** About this task **
Copy out word for word the stretch from the start of the material through the line containing "menghasilkan banyak sekali ‘content".

[[ Data to use, beginning ]]

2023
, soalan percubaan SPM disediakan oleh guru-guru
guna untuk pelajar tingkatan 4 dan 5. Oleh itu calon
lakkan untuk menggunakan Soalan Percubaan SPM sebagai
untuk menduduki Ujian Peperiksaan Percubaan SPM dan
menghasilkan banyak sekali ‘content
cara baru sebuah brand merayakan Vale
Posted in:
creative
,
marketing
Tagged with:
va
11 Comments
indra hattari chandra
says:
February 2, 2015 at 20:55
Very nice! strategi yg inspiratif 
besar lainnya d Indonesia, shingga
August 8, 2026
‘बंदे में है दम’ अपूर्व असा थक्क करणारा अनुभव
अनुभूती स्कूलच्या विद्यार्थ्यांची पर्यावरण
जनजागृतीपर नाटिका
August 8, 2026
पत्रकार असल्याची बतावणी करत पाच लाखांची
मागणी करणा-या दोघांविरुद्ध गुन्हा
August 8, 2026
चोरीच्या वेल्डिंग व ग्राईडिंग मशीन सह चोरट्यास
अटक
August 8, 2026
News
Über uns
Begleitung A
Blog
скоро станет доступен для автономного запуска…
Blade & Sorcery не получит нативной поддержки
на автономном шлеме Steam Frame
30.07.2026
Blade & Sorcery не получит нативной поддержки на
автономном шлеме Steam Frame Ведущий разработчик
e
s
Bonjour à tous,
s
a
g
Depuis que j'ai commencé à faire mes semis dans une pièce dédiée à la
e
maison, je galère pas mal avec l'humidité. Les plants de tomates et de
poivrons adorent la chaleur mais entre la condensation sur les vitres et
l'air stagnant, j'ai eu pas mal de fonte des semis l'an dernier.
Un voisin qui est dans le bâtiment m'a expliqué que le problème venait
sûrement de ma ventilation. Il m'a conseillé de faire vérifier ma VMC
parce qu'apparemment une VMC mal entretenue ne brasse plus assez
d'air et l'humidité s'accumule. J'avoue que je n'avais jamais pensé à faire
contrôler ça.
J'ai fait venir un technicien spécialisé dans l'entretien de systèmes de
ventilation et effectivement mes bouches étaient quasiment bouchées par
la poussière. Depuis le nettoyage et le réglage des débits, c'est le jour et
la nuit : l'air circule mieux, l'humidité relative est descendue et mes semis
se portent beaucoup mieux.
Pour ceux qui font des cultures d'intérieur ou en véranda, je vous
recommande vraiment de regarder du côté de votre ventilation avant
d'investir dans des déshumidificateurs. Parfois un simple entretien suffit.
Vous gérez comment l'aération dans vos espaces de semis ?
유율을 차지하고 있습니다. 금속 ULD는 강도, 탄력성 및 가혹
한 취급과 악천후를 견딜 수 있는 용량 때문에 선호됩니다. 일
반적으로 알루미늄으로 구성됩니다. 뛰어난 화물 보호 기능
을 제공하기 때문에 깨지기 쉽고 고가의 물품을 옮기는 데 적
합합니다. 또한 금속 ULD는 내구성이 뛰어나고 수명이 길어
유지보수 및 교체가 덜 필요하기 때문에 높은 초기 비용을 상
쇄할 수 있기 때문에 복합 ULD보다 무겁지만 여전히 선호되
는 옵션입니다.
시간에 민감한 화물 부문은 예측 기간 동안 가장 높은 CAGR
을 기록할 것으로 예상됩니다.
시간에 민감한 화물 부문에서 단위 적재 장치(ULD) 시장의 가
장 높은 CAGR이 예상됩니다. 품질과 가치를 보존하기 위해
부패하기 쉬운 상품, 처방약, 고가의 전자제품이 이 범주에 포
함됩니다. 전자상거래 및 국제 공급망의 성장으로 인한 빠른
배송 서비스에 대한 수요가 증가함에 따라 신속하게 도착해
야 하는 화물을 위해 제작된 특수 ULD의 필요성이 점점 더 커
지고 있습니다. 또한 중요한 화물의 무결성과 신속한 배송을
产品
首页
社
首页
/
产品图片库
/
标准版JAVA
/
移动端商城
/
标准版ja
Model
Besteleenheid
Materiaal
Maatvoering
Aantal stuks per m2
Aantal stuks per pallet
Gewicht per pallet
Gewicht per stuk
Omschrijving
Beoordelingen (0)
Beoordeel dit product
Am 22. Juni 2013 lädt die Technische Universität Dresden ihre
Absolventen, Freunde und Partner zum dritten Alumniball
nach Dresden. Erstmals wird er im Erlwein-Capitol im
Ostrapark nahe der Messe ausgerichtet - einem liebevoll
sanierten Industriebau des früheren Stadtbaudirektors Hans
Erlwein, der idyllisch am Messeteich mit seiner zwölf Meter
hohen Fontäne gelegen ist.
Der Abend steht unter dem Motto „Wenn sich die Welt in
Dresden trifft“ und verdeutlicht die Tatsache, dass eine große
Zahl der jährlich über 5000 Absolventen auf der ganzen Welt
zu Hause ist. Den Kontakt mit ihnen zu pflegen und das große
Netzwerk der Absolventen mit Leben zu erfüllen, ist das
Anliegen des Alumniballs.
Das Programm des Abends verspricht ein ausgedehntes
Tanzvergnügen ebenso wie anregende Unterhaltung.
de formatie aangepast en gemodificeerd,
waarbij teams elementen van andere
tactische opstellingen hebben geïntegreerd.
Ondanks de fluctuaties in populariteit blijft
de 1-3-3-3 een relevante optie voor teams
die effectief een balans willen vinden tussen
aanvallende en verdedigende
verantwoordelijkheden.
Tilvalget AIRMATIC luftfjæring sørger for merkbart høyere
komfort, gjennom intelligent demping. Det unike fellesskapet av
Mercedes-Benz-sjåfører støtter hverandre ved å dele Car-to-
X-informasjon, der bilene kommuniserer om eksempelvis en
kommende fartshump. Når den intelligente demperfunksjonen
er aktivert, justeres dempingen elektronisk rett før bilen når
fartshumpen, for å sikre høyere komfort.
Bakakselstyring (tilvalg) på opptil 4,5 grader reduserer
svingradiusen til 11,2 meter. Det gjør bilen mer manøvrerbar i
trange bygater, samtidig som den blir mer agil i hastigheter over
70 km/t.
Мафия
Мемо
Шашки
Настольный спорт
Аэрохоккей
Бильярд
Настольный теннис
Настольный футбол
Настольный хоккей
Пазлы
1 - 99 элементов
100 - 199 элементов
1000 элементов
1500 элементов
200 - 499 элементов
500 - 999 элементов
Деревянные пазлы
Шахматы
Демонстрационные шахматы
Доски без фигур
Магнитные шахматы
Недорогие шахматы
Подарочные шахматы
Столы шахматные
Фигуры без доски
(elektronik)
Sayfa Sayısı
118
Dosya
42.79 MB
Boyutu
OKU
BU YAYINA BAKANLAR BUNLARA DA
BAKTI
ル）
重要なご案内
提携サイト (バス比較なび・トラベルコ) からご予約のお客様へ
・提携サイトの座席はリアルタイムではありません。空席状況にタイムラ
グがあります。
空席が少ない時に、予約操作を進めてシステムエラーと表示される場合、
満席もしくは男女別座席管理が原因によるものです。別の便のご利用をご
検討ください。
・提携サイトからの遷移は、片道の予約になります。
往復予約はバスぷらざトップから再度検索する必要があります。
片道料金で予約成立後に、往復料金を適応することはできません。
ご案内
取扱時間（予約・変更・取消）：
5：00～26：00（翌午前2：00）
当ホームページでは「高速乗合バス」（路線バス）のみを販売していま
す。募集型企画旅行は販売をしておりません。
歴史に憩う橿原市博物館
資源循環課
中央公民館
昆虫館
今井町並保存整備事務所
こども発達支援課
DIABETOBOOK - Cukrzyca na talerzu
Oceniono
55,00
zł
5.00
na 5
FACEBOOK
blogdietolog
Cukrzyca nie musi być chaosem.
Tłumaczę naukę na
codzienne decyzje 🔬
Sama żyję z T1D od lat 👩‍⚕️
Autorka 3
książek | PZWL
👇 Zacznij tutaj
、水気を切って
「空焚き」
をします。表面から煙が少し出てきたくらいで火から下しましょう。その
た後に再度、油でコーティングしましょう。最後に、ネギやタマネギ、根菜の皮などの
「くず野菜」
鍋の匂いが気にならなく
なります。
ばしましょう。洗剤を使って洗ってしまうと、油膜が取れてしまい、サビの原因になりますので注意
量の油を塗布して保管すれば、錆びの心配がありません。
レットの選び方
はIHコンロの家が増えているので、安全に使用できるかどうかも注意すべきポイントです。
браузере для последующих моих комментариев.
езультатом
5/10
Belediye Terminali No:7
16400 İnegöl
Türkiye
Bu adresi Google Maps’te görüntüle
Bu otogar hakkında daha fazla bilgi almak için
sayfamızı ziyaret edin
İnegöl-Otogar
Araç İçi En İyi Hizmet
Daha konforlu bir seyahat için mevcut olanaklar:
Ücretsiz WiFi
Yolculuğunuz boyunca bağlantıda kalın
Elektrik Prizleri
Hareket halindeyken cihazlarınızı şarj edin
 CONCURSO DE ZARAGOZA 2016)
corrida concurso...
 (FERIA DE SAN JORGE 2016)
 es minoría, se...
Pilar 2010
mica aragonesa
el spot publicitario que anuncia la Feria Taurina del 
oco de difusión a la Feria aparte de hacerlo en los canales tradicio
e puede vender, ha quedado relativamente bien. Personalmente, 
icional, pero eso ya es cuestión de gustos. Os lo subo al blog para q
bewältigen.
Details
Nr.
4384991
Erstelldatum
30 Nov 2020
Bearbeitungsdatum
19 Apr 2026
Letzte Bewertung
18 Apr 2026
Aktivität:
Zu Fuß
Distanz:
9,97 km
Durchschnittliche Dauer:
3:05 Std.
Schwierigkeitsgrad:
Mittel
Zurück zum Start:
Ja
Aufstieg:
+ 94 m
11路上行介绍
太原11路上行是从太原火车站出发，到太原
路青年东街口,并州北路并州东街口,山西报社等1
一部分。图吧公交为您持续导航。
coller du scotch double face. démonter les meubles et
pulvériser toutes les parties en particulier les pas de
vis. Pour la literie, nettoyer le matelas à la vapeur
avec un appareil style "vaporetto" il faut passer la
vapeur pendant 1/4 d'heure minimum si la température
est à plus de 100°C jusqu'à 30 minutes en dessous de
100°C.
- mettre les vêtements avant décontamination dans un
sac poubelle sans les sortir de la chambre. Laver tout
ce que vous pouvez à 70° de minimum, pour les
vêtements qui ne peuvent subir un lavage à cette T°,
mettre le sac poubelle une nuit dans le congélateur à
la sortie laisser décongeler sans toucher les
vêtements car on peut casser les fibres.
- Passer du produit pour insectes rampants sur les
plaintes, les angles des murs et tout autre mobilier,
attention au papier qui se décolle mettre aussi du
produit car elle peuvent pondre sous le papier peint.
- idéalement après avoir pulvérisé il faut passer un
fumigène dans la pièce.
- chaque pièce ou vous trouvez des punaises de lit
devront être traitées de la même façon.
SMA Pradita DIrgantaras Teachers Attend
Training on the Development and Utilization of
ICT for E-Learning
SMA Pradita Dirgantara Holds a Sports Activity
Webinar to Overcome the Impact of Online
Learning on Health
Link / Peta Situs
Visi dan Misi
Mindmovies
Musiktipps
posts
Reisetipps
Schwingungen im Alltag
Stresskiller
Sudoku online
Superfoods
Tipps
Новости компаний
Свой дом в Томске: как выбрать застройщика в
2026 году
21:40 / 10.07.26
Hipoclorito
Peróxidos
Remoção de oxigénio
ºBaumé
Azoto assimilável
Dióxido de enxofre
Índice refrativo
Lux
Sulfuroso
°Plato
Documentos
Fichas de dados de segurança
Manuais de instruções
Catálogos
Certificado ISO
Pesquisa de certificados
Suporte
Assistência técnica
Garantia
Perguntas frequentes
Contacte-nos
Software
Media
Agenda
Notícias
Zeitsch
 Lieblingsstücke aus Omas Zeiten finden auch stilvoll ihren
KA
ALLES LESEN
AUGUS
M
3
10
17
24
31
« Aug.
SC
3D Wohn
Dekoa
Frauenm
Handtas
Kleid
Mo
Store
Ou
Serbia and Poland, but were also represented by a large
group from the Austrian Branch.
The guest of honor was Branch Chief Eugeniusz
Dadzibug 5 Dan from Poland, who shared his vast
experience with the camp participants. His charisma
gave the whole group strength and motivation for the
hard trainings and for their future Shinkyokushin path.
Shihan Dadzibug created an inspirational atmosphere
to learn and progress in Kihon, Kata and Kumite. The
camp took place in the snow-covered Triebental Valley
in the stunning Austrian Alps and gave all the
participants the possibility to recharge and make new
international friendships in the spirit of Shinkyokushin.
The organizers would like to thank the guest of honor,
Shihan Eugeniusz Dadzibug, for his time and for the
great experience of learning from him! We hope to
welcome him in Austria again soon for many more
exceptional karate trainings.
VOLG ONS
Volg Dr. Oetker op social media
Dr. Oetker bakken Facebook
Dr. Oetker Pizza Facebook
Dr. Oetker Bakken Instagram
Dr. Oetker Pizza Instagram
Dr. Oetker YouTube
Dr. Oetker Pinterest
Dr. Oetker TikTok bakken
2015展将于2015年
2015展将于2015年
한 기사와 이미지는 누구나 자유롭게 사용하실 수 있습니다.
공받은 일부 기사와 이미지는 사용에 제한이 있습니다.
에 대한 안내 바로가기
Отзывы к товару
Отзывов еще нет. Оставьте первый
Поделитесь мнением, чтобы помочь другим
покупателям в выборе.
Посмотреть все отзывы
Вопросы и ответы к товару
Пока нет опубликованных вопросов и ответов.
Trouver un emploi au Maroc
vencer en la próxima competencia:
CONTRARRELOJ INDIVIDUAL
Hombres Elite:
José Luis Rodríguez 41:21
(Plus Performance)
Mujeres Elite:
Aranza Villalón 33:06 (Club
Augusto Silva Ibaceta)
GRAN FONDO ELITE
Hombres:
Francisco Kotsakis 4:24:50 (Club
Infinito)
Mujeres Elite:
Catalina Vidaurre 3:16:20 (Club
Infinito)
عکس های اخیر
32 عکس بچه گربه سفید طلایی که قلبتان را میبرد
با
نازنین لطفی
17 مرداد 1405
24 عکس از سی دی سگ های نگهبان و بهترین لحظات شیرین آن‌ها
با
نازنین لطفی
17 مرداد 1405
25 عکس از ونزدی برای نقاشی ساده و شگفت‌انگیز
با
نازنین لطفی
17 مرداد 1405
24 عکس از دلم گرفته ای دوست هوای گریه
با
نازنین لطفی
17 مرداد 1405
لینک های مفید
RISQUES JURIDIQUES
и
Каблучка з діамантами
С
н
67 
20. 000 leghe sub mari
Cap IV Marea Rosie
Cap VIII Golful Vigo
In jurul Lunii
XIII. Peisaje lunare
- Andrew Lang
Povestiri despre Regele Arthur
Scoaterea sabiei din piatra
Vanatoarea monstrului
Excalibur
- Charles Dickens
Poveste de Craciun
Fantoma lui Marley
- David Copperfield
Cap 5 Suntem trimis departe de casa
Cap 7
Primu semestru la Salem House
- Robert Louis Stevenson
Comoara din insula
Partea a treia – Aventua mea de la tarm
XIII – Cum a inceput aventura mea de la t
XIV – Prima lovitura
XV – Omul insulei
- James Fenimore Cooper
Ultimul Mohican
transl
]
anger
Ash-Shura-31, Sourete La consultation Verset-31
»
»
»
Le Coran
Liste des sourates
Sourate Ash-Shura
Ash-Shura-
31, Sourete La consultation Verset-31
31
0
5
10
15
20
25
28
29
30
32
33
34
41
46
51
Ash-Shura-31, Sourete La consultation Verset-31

[[ Data to use, end ]]

** Answer below **
2023
, soalan percubaan SPM disediakan oleh guru-guru
guna untuk pelajar tingkatan 4 dan 5. Oleh itu calon
lakkan untuk menggunakan Soalan Percubaan SPM sebagai
untuk menduduki Ujian Peperiksaan Percubaan SPM dan
menghasilkan banyak sekali ‘content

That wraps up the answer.